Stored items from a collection

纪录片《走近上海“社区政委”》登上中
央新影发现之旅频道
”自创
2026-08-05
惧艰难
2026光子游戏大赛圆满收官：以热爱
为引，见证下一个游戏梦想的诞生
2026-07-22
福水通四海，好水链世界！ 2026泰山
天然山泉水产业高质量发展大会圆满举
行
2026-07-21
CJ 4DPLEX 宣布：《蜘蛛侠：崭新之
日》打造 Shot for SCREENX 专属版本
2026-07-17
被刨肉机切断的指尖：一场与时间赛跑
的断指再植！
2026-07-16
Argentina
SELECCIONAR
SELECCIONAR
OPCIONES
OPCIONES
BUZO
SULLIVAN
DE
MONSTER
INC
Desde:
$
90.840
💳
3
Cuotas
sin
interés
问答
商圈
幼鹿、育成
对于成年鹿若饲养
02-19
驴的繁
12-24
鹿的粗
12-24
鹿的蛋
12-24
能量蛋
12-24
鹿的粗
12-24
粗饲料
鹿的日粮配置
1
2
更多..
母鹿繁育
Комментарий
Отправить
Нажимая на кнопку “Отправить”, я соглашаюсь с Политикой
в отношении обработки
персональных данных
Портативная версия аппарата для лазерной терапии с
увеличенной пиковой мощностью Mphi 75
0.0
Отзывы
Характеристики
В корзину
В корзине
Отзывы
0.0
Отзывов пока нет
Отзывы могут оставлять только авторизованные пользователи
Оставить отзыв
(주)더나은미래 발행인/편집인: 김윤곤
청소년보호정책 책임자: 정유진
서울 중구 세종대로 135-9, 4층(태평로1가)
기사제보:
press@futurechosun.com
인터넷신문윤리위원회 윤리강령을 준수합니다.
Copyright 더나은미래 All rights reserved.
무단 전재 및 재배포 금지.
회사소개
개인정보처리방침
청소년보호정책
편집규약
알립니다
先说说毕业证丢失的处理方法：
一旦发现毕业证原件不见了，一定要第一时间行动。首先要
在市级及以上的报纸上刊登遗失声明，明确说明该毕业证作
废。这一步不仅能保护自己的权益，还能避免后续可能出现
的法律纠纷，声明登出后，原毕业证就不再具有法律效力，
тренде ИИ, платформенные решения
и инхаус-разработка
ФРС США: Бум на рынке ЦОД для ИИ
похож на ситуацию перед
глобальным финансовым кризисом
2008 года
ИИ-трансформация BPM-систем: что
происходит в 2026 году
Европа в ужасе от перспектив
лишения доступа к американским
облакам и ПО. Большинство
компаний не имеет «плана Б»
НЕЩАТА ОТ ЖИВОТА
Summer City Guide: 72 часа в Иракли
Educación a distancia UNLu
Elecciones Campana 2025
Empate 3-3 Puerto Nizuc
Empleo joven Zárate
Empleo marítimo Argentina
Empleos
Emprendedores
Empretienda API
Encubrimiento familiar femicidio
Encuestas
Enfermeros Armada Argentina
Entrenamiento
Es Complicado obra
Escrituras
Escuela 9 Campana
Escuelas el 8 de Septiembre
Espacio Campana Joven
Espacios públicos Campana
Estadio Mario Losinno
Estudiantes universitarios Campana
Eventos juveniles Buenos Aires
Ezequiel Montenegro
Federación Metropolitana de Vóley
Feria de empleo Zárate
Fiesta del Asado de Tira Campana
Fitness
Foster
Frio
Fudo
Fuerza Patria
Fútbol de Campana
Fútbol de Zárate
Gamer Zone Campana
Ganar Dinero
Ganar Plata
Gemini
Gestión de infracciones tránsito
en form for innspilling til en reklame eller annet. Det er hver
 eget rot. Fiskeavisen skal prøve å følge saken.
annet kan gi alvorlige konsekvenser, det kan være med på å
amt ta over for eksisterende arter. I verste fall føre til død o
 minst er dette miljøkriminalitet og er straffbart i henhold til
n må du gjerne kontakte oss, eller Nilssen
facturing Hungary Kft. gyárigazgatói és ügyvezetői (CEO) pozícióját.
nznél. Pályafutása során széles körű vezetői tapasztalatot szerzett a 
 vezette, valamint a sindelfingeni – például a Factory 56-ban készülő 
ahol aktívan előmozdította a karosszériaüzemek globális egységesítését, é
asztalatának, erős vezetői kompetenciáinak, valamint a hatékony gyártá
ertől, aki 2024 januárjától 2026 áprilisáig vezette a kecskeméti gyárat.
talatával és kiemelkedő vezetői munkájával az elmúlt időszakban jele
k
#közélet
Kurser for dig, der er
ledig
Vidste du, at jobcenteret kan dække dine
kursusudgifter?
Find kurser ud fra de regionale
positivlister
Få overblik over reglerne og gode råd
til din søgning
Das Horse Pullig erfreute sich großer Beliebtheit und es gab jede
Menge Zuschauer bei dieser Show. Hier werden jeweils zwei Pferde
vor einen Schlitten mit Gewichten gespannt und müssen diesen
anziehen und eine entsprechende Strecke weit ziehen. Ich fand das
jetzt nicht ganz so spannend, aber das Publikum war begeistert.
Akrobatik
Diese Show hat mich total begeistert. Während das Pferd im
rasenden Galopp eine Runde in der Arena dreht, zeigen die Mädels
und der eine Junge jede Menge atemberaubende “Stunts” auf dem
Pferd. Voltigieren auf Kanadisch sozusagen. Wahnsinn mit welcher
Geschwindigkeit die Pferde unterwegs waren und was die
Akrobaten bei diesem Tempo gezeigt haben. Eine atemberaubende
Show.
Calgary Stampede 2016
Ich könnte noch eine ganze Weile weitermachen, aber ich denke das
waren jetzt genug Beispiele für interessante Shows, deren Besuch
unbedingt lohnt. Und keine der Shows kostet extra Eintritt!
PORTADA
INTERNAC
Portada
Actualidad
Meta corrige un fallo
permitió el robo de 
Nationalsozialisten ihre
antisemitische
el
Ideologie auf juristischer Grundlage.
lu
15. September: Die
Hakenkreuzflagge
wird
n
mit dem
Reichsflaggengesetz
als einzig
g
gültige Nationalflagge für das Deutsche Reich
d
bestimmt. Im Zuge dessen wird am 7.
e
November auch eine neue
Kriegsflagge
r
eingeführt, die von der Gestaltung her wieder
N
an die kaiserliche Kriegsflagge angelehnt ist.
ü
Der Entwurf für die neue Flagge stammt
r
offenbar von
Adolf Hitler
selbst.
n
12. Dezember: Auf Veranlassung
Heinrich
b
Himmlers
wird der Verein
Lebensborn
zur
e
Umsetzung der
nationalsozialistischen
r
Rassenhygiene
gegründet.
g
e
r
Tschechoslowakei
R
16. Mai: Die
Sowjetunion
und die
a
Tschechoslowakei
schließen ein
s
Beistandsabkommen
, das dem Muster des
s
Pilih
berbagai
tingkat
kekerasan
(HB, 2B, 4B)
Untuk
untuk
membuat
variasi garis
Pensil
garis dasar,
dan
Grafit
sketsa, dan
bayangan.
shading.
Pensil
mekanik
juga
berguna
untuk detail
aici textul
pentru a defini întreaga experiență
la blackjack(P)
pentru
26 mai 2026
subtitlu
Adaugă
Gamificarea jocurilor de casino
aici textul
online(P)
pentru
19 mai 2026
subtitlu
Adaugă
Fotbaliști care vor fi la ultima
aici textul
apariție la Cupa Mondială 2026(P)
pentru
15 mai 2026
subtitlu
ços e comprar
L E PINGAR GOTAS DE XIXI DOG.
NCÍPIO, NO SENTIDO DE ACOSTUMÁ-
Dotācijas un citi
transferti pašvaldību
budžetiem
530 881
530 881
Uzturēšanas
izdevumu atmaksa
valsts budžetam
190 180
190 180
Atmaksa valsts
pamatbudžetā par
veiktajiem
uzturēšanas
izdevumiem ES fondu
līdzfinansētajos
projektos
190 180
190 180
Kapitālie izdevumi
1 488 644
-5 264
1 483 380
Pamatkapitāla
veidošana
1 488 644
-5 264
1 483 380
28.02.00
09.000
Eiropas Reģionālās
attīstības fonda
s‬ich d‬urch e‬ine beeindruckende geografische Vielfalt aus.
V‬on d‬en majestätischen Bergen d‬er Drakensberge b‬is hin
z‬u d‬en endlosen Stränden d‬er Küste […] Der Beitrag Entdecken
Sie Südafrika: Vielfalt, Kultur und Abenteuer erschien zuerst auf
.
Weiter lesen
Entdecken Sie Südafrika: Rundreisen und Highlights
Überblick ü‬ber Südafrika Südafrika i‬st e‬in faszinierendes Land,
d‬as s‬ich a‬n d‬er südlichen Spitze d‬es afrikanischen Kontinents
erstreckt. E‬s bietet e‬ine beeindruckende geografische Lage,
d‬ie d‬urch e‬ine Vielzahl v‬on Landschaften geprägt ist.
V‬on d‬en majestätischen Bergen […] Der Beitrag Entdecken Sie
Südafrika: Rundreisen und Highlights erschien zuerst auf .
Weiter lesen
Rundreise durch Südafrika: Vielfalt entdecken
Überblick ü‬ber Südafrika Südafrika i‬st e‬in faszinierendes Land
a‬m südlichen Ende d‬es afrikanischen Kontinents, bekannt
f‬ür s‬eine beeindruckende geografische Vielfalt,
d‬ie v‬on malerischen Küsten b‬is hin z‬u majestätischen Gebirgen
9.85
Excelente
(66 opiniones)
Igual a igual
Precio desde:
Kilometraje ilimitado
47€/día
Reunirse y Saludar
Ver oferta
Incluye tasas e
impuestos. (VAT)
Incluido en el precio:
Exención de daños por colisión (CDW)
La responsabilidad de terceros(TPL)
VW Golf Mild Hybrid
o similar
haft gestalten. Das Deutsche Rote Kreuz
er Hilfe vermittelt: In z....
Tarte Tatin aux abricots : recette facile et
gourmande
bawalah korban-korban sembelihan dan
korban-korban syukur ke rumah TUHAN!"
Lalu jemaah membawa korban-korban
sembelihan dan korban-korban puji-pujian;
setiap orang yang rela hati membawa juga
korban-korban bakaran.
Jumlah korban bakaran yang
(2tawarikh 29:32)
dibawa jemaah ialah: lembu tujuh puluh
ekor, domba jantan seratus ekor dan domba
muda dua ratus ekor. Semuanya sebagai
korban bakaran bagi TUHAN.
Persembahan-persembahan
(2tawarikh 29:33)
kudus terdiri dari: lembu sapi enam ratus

▶ _GOAL OF THE EXERCISE_
Starting with the line that holds "Federación Metropolitana de Vóley" and ending with the line that holds "annet kan gi", retype every line in the data above exactly, and nothing else.

▶ _TASK SOLUTION_
Federación Metropolitana de Vóley
Feria de empleo Zárate
Fiesta del Asado de Tira Campana
Fitness
Foster
Frio
Fudo
Fuerza Patria
Fútbol de Campana
Fútbol de Zárate
Gamer Zone Campana
Ganar Dinero
Ganar Plata
Gemini
Gestión de infracciones tránsito
en form for innspilling til en reklame eller annet. Det er hver
 eget rot. Fiskeavisen skal prøve å følge saken.
annet kan gi alvorlige konsekvenser, det kan være med på å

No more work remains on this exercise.